Connecting Azure Data Factory SSIS Integration Runtime (IR) to your Azure VM (and your On-Premise data sources)

I wanted to test how I can connect other than public data sources to my Azure Data Factory SSIS IR. Namely I wanted to be able to read files from a file share. Originally I thought I would need so called Self-Hosted Integration Runtime, but actually you can connect SSIS IR to your On-Premise data sources. If you don’t have SSIS IR, then you would need Self-Hosted IR connecting On-Premise data sources. It’s basically installs own Azure VM to your Azure environment.

I tested also connection to On-Premise SQL Server in other environment. It was quite tricky and took me a while until I found this article: https://docs.microsoft.com/en-us/sql/integration-services/lift-shift/ssis-azure-connect-with-windows-auth?view=sql-server-2017

According to it I needed to store my domain credentials into SSISDB like this: catalog.set_execution_credential @user='<your user name>’, @domain='<your domain name>’, @password='<your password>’

After that I finally got my connection to work. Of course other prerequisite was to open On-Premise firewall for connections from SSIS IR.

According to this document https://docs.microsoft.com/en-us/azure/data-factory/join-azure-ssis-integration-runtime-virtual-network I was supposed to create my own Azure Virtual Network and connect my SSIS IR and my Azure VM to that. Creation of VNet is straightforward task.

I used default subnet and did not touch to allocated IP address space. Note, this IP address space is internal, this is important point, because I stumbled to this later on. I also verified that my subscription had Microsoft.Batch as Resource Provider.

Next it was time to reconfigure my SSIS IR. It had to be stopped first to be able to change configuration. In third configuration page you can define to which VNet and Subnet you want your SSIS IR connect to.

Then I joined my Azure Virtual Machine to same VNet I had just created. After that there are two different IP addresses – public IP address and internal IP address, which can be found by clicking “Virtual network/subnet” name.

In addition I needed to add couple of firewall rules under Network settings to allow inbound and outbound connections from my VNet.

Note, those numbers in the beginning of the line tells the order of applied rules.

Now everything was good to go. I made first my SSIS package in Visual Studio so, that I had my file stored locally on my hard drive. After finishing development, I deployed my package into the Data Factory SSISDB.

Connecting to Azure SQL PaaS is a little bit different from normal SQL Server connection. Server name is <yourserver>.database.windows.net, e.g. kruthnesqlserver.database.windows.net. In addition you need to open second tab “Connection properties” and explicitly define your database name.

As a side note one more fact about Azure SQL Paas server, which I learned later.
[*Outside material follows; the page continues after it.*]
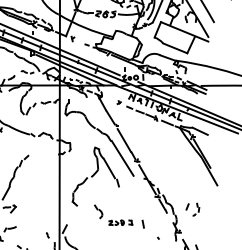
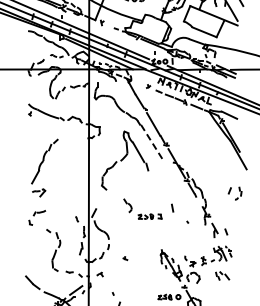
line: (123, 158) -> (152, 142), solid -> dashed
part: (192, 209) -> (234, 193), moved
part: (113, 214) -> (142, 208), moved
Nevertheless you can have many databases on the same server, those databases are not accessible by each other as in traditional SQL Server. E.g. if I have databases “StagingDatabase” and “DWDatabase” on the same server, I can’t write a query:

UPDATE X

SET X.Name = Y.Name

FROM DWDatabase.TargetTable As X

JOIN STGDatabase.SourceTable Y ON X.Id = Y.Id

It just does not work. Of course there are workarounds like using External Data Source, but it’s a little bit complicated. I ended up creating and using different database schemas for different purposes.

Back to main subject. I deployed my package to this Azure SSISDB, which was created during creation of Data Factory SSIS Integration Runtime. Then came the tricky part for me. I tried to change the source value of the file to load it from Virtual Machine. My mistake was to use public IP address of the VM. It took me a while before I figured out, that I should use the private IP of that VM.

After changing the source value of the file into the package, I logged into Data Factory and created a pipeline containing SSIS Package task pointing to my just deployed package.

Next time I’m planning to test Microsoft’s Modern Data Warehouse architecture. It doesn’t involve SSIS at all! Data is first loaded with Data Factory into blob storage / Polybase in a raw format. Data Factory does have quite many connectors already today. Data transformation is done with Azure Databricks, which is a quite new addition to Azure stack. This means mainly Python, Scala, PySpark (dialect of Python), but you can use also plain SQL. Back from graphical user interfaces to coding… At the end data is then loaded into Azure DW Gen2. So it’s more like ELTL approach.

Azure DW Gen2 was released 1.5.2018 and should be much better than Gen1, which really wasn’t viable option for real DW. At least marketing talks are quite positive about Gen2.